Older Americans who are not yet retired, particularly baby boomers and Generation Xers, are especially anxious. The survey found that 81% of working baby boomers and 82% of Gen Xers fear they may not receive their full benefits upon reaching retirement age if the trust fund is exhausted.
«Once someone’s actually staring at the prospect of the end of their full-time employment, the seriousness of the need to fund that part of their life comes into full view,» remarked Mark Hamrick, a senior economic analyst at Bankrate.
Concerns about Social Security’s future are not confined to the older generations, with millennials and Gen Zers also sharing in the apprehension, at rates of 69% and 62%, respectively. The program relies partly on trust funds to supplement benefit payments, with payroll taxes offering a consistent revenue stream.
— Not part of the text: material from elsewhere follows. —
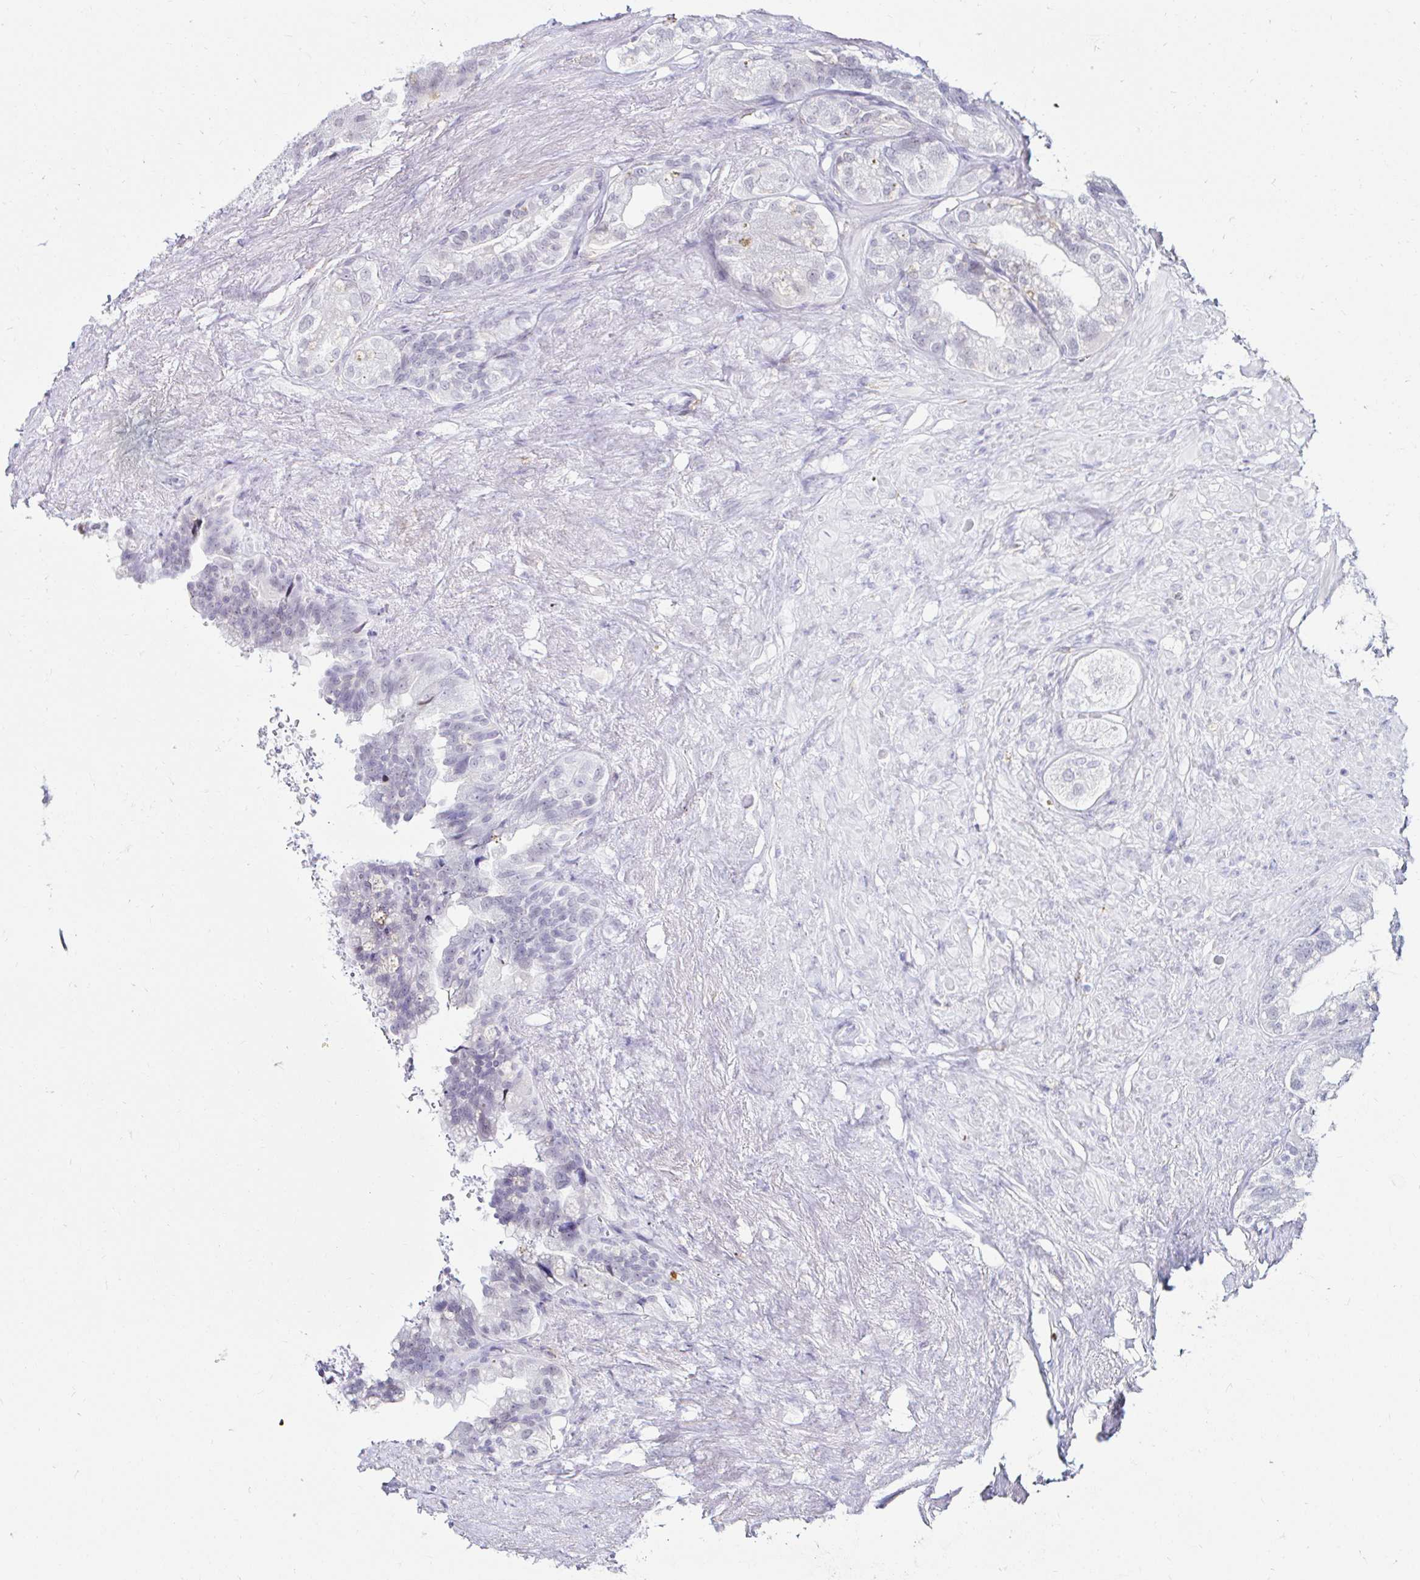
{"staining": {"intensity": "negative", "quantity": "none", "location": "none"}, "tissue": "seminal vesicle", "cell_type": "Glandular cells", "image_type": "normal", "snomed": [{"axis": "morphology", "description": "Normal tissue, NOS"}, {"axis": "topography", "description": "Seminal veicle"}, {"axis": "topography", "description": "Peripheral nerve tissue"}], "caption": "DAB immunohistochemical staining of benign human seminal vesicle demonstrates no significant positivity in glandular cells.", "gene": "CYBB", "patient": {"sex": "male", "age": 76}}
Financial planners often advise clients on the optimal timing to begin claiming Social Security benefits, taking into consideration the looming trust fund depletion. «My bottom line on the whole thing is, you don’t know how long you’re going to live,» stated George Gagliardi, a certified financial planner and founder of Coromandel Wealth Strategies, suggesting that delaying benefits until age 70, when feasible, is advisable.
The Social Security Administration’s actuaries project that the trust fund will be depleted by 2033. In such a scenario, only a portion of the promised benefits would be payable. This prospect has spurred dialogue among financial advisors and their clients concerning potential strategies to mitigate this financial risk.
David Haas, owner of Cereus Financial Advisors, underscores the program’s role as «inflation indexed longevity insurance,» highlighting its unique value as it automatically adjusts for inflation. «You really can’t get that from anywhere else,» Haas said.
Many Americans, however, continue to face economic challenges such as inflation, health care costs, and housing affordability, which complicate their ability to save adequately for retirement. Consequently, a substantial portion of non-retired adults anticipate relying heavily on Social Security, with 28% expecting to be «very» reliant, according to the survey.
Bankrate’s findings also indicate that older non-retired individuals, specifically baby boomers and Gen Xers, expect a heavy reliance on Social Security, underscoring the critical role the program plays in their financial security during retirement.